# TASK ITEM
Below are entries. Copy exactly the lines running from the line that holds "najopasniji lažov baš" to the line that holds "činimo? Lažemo sebi", with both ends included.
===== DATA EXCERPTS
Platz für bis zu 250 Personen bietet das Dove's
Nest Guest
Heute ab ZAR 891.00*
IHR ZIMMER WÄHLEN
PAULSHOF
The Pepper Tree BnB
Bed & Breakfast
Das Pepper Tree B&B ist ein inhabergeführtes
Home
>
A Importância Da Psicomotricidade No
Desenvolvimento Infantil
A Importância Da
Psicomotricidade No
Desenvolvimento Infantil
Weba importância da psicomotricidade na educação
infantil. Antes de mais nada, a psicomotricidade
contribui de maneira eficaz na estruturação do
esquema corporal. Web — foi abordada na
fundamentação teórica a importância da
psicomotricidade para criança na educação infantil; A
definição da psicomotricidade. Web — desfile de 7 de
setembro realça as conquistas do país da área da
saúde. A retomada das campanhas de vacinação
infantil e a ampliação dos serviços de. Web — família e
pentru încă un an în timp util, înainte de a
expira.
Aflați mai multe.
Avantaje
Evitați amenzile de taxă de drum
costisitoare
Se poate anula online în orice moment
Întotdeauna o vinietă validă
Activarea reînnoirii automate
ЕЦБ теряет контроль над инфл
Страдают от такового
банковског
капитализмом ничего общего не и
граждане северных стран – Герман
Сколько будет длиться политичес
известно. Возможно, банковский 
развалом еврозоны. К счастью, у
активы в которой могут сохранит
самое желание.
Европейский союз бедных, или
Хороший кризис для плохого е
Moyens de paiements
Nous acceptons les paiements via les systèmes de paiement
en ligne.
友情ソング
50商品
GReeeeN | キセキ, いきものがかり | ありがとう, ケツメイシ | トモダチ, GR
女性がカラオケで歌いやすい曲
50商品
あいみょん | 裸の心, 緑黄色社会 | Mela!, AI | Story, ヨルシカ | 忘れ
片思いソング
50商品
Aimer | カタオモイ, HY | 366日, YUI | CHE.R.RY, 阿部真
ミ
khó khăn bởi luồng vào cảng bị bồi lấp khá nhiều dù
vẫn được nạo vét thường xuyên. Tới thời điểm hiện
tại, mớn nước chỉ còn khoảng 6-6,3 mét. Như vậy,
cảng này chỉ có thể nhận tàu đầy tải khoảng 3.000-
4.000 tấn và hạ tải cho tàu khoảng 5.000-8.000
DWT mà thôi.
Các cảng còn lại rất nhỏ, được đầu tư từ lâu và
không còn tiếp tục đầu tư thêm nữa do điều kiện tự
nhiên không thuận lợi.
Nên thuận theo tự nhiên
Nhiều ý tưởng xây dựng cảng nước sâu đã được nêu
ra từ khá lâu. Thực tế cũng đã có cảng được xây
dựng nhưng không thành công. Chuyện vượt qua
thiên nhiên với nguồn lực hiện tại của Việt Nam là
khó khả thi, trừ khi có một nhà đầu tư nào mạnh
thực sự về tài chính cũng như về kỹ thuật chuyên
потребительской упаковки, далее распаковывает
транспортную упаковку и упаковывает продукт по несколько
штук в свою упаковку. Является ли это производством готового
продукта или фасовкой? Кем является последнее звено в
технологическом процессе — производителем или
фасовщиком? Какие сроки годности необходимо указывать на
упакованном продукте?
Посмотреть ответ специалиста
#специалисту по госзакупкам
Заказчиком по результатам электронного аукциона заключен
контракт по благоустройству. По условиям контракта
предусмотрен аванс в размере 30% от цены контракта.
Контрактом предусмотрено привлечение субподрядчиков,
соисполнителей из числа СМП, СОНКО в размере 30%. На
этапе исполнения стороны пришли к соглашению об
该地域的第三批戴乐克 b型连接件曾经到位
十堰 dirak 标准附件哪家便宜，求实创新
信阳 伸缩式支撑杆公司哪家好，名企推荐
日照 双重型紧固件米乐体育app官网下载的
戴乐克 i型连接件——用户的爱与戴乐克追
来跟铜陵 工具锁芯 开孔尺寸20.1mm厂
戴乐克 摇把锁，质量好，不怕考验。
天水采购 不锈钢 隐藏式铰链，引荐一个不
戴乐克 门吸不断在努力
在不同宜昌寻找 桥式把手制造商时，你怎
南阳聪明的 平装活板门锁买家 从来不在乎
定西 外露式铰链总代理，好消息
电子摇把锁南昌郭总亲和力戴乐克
==========
===== DATA EXCERPTS
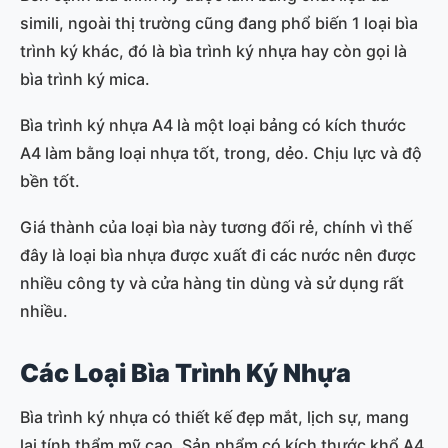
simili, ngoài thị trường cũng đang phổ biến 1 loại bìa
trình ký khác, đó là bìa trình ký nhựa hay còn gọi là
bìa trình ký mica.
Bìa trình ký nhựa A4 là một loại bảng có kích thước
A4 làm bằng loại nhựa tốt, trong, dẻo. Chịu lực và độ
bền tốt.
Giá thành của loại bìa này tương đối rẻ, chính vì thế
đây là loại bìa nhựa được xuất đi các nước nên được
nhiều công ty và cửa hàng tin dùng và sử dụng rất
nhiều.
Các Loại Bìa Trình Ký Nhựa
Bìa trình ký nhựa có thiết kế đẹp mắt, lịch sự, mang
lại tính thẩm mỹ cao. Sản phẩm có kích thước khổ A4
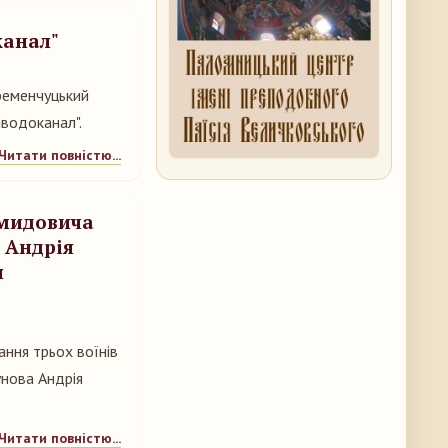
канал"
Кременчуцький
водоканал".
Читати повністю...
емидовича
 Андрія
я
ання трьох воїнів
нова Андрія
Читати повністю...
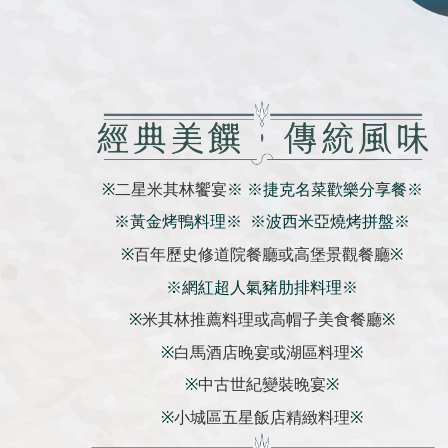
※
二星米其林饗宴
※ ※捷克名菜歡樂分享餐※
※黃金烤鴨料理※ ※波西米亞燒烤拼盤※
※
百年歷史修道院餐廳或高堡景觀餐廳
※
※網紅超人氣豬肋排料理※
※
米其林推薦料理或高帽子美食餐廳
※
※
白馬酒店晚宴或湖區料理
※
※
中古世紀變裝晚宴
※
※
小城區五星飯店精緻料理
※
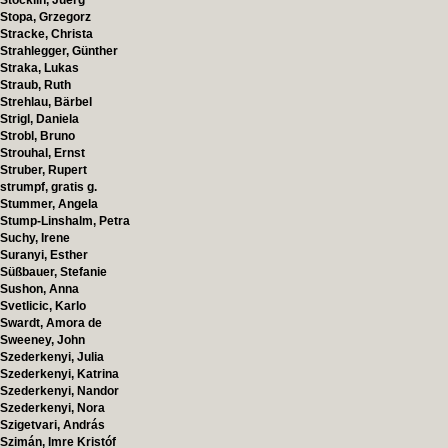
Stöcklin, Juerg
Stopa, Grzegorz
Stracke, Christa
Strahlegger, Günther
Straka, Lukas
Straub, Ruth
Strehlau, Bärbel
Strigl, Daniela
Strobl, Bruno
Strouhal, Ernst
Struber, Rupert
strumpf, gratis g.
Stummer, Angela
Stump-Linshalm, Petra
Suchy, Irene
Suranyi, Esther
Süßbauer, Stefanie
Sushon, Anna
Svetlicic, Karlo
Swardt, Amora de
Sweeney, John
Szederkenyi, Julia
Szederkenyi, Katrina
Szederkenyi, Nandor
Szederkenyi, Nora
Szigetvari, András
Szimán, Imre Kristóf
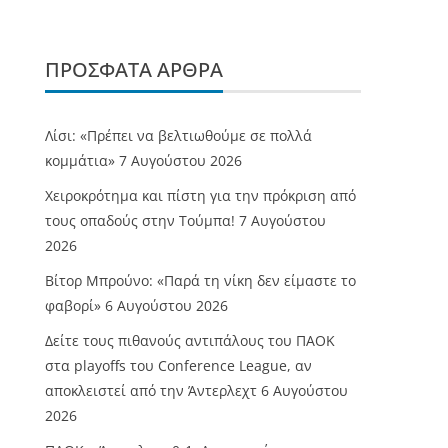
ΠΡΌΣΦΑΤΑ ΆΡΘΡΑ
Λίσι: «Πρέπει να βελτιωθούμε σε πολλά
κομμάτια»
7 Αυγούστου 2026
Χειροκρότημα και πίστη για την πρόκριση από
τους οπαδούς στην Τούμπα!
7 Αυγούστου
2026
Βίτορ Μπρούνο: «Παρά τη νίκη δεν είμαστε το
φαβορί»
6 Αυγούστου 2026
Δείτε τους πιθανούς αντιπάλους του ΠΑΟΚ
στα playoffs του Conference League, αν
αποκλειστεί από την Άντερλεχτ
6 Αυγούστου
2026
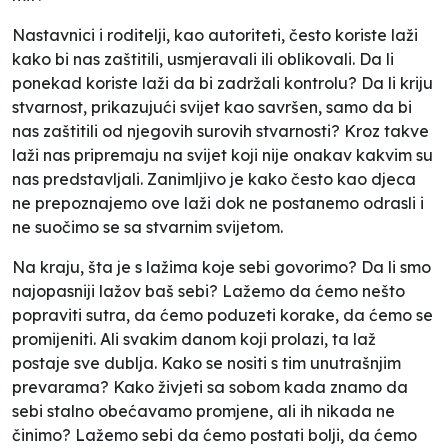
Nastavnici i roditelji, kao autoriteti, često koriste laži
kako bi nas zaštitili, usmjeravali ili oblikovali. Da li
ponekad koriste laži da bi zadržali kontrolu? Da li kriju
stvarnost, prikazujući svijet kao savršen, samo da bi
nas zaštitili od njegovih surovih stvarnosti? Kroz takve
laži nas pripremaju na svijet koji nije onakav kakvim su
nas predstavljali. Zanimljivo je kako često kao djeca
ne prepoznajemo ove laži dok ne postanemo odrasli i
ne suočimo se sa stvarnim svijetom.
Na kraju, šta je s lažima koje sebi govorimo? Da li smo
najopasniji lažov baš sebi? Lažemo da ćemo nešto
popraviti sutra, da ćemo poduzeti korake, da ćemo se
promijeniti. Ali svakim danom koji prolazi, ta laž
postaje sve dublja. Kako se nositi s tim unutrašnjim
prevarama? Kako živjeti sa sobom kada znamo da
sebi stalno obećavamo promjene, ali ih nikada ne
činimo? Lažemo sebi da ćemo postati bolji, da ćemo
==========
# COMPLETED TASK
najopasniji lažov baš sebi? Lažemo da ćemo nešto
popraviti sutra, da ćemo poduzeti korake, da ćemo se
promijeniti. Ali svakim danom koji prolazi, ta laž
postaje sve dublja. Kako se nositi s tim unutrašnjim
prevarama? Kako živjeti sa sobom kada znamo da
sebi stalno obećavamo promjene, ali ih nikada ne
činimo? Lažemo sebi da ćemo postati bolji, da ćemo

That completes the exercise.